A polícia turca verificou o sistema de segurança do consulado e “não o viu sair a pé”, segundo Turan Kislakci, amigo de Khashoggi e presidente da Associação dos Media Turcos e Árabes, citado pelo New York Times. Contudo, carros diplomáticos foram vistos “a sair e a regressar à embaixada desde terça-feira”.

“Ele não o disse, mas estava preocupado”, contou Hatice ao New York Times. De acordo com o jornal, Khashoggi tinha revelado a um amigo no dia anterior que temia ser raptado e extraditado para a Arábia Saudita se entrasse na embaixada.

O medo generalizado é que Khashoggi tenha sido extraditado. O jornalista que escreve para The Washington Post vive em exílio auto-imposto nos Estados Unidos desde o ano passado, por considerar que podia ser detido ou impedido de viajar caso permanecesse na Arábia Saudita. É conhecido por criticar a prisão de activistas, por questionar a posição do reino na guerra do Iémen, e por pôr em causa Mohammad bin Salman, o poderoso príncipe herdeiro saudita, apesar de ter sido próximo da família real durante décadas.

“Foi doloroso quando há vários anos muitos dos meus amigos foram presos. Eu não disse nada. Não queria perder o meu trabalho, ou a minha liberdade. Estava preocupado com a minha família”, confessou Khashoggi no seu primeiro artigo para o Post, em 2017. “Agora, tomei outra decisão. Deixei a minha casa, a minha família e o meu emprego, e estou a levantar a minha voz. Fazer o contrário seria trair aqueles que sofrem na prisão. Posso falar quando tantos não podem. Quero que saibam que a Arábia Saudita nem sempre foi assim. Nós, sauditas, merecemos melhor”.

O editor da secção de opiniões internacionais do Post, Eli Lopez, disse em comunicado que a redacção está preocupada quanto ao paradeiro do jornalista, um “excelente escritor e observador político perspicaz, extremamente empenhado na discussão de ideias”. “Seria injusto e absurdo se ele tivesse sido detido pelo seu trabalho enquanto jornalista e comentador”, acrescentou.

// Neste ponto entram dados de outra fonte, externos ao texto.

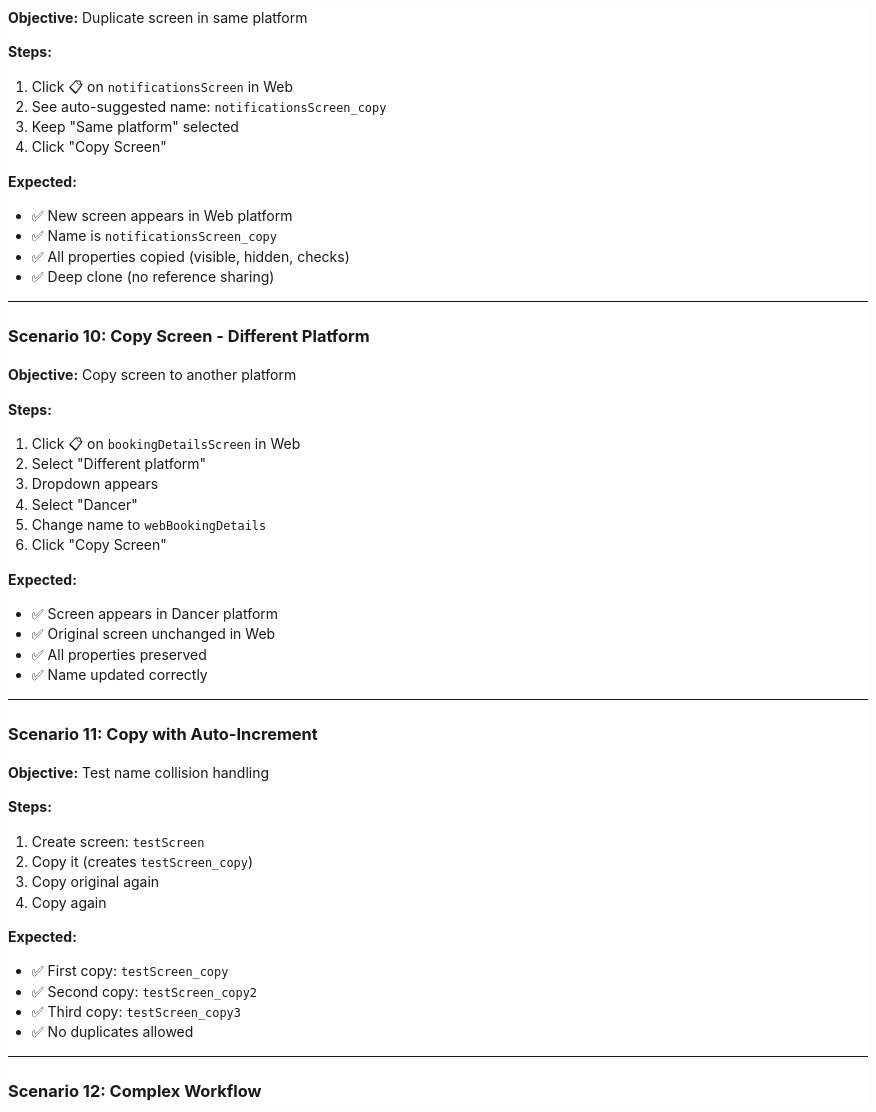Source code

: **Objective:** Duplicate screen in same platform

**Steps:**
1. Click 📋 on `notificationsScreen` in Web
2. See auto-suggested name: `notificationsScreen_copy`
3. Keep "Same platform" selected
4. Click "Copy Screen"

**Expected:**
- ✅ New screen appears in Web platform
- ✅ Name is `notificationsScreen_copy`
- ✅ All properties copied (visible, hidden, checks)
- ✅ Deep clone (no reference sharing)

---

### Scenario 10: Copy Screen - Different Platform

**Objective:** Copy screen to another platform

**Steps:**
1. Click 📋 on `bookingDetailsScreen` in Web
2. Select "Different platform"
3. Dropdown appears
4. Select "Dancer"
5. Change name to `webBookingDetails`
6. Click "Copy Screen"

**Expected:**
- ✅ Screen appears in Dancer platform
- ✅ Original screen unchanged in Web
- ✅ All properties preserved
- ✅ Name updated correctly

---

### Scenario 11: Copy with Auto-Increment

**Objective:** Test name collision handling

**Steps:**
1. Create screen: `testScreen`
2. Copy it (creates `testScreen_copy`)
3. Copy original again
4. Copy again

**Expected:**
- ✅ First copy: `testScreen_copy`
- ✅ Second copy: `testScreen_copy2`
- ✅ Third copy: `testScreen_copy3`
- ✅ No duplicates allowed

---

### Scenario 12: Complex Workflow
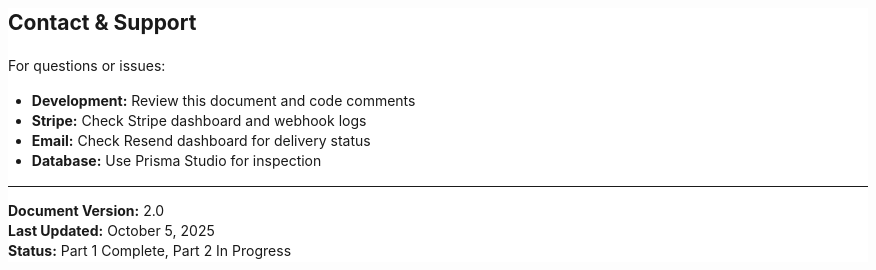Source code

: ## Contact & Support

For questions or issues:
- **Development:** Review this document and code comments
- **Stripe:** Check Stripe dashboard and webhook logs
- **Email:** Check Resend dashboard for delivery status
- **Database:** Use Prisma Studio for inspection

---

**Document Version:** 2.0  
**Last Updated:** October 5, 2025  
**Status:** Part 1 Complete, Part 2 In Progress
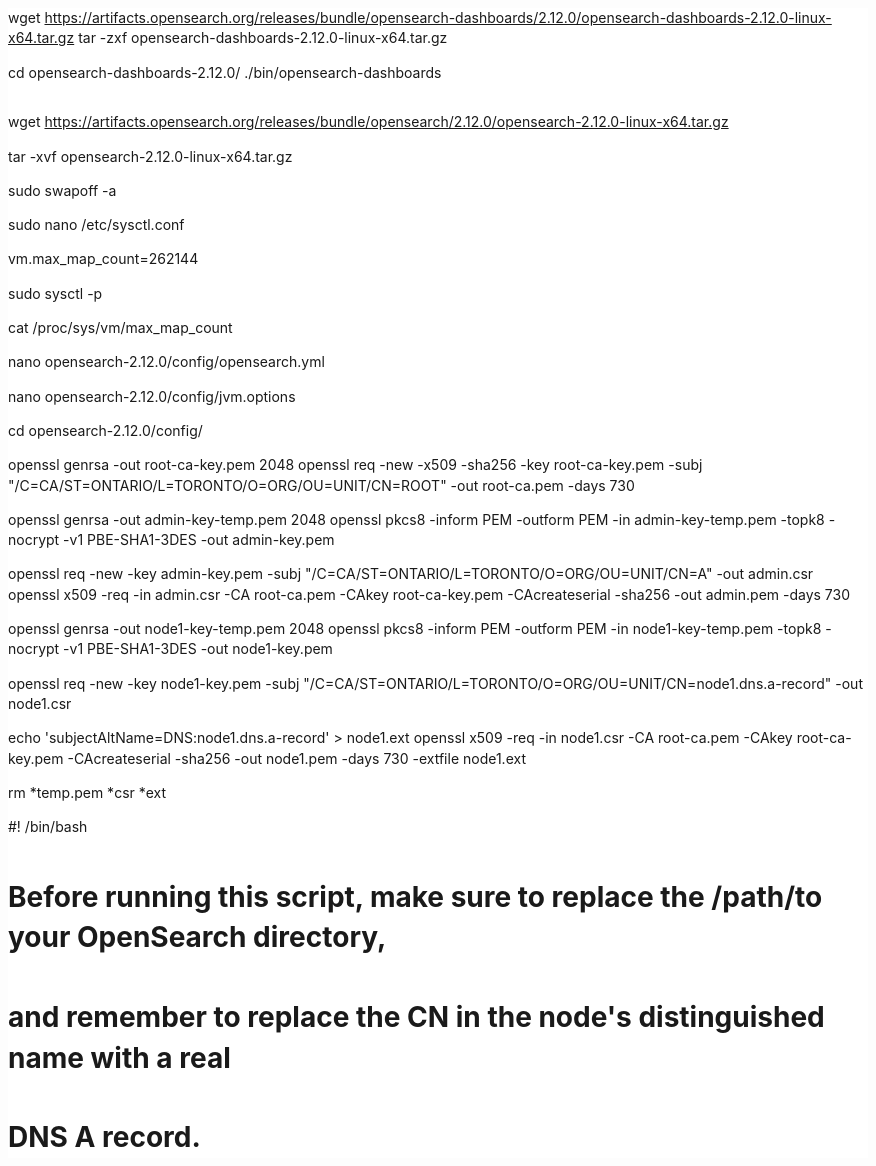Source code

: wget https://artifacts.opensearch.org/releases/bundle/opensearch-dashboards/2.12.0/opensearch-dashboards-2.12.0-linux-x64.tar.gz
tar -zxf opensearch-dashboards-2.12.0-linux-x64.tar.gz

cd opensearch-dashboards-2.12.0/
./bin/opensearch-dashboards

##

wget https://artifacts.opensearch.org/releases/bundle/opensearch/2.12.0/opensearch-2.12.0-linux-x64.tar.gz

tar -xvf opensearch-2.12.0-linux-x64.tar.gz

sudo swapoff -a

sudo nano /etc/sysctl.conf

vm.max_map_count=262144

sudo sysctl -p

cat /proc/sys/vm/max_map_count

nano opensearch-2.12.0/config/opensearch.yml

nano opensearch-2.12.0/config/jvm.options

cd opensearch-2.12.0/config/

openssl genrsa -out root-ca-key.pem 2048
openssl req -new -x509 -sha256 -key root-ca-key.pem -subj "/C=CA/ST=ONTARIO/L=TORONTO/O=ORG/OU=UNIT/CN=ROOT" -out root-ca.pem -days 730

openssl genrsa -out admin-key-temp.pem 2048
openssl pkcs8 -inform PEM -outform PEM -in admin-key-temp.pem -topk8 -nocrypt -v1 PBE-SHA1-3DES -out admin-key.pem

openssl req -new -key admin-key.pem -subj "/C=CA/ST=ONTARIO/L=TORONTO/O=ORG/OU=UNIT/CN=A" -out admin.csr
openssl x509 -req -in admin.csr -CA root-ca.pem -CAkey root-ca-key.pem -CAcreateserial -sha256 -out admin.pem -days 730

openssl genrsa -out node1-key-temp.pem 2048
openssl pkcs8 -inform PEM -outform PEM -in node1-key-temp.pem -topk8 -nocrypt -v1 PBE-SHA1-3DES -out node1-key.pem

openssl req -new -key node1-key.pem -subj "/C=CA/ST=ONTARIO/L=TORONTO/O=ORG/OU=UNIT/CN=node1.dns.a-record" -out node1.csr

echo 'subjectAltName=DNS:node1.dns.a-record' > node1.ext
openssl x509 -req -in node1.csr -CA root-ca.pem -CAkey root-ca-key.pem -CAcreateserial -sha256 -out node1.pem -days 730 -extfile node1.ext

rm *temp.pem *csr *ext

#! /bin/bash

# Before running this script, make sure to replace the /path/to your OpenSearch directory,
# and remember to replace the CN in the node's distinguished name with a real
# DNS A record.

Os protestos públicos são proibidos na Arábia Saudita, onde os meios de comunicação são controlados pelo regime e críticas à família real podem levar a detenções. Dezenas de opositores a Mohammad bin Salman foram presos no ano passado, entre eles Essam al-Zamil, economista e amigo de Khashoggi. De acordo com a Reuters, al-Zamil foi acusado esta semana de se ter juntado a uma organização terrorista, de se ter encontrado com diplomatas estrangeiros e de incitar protestos.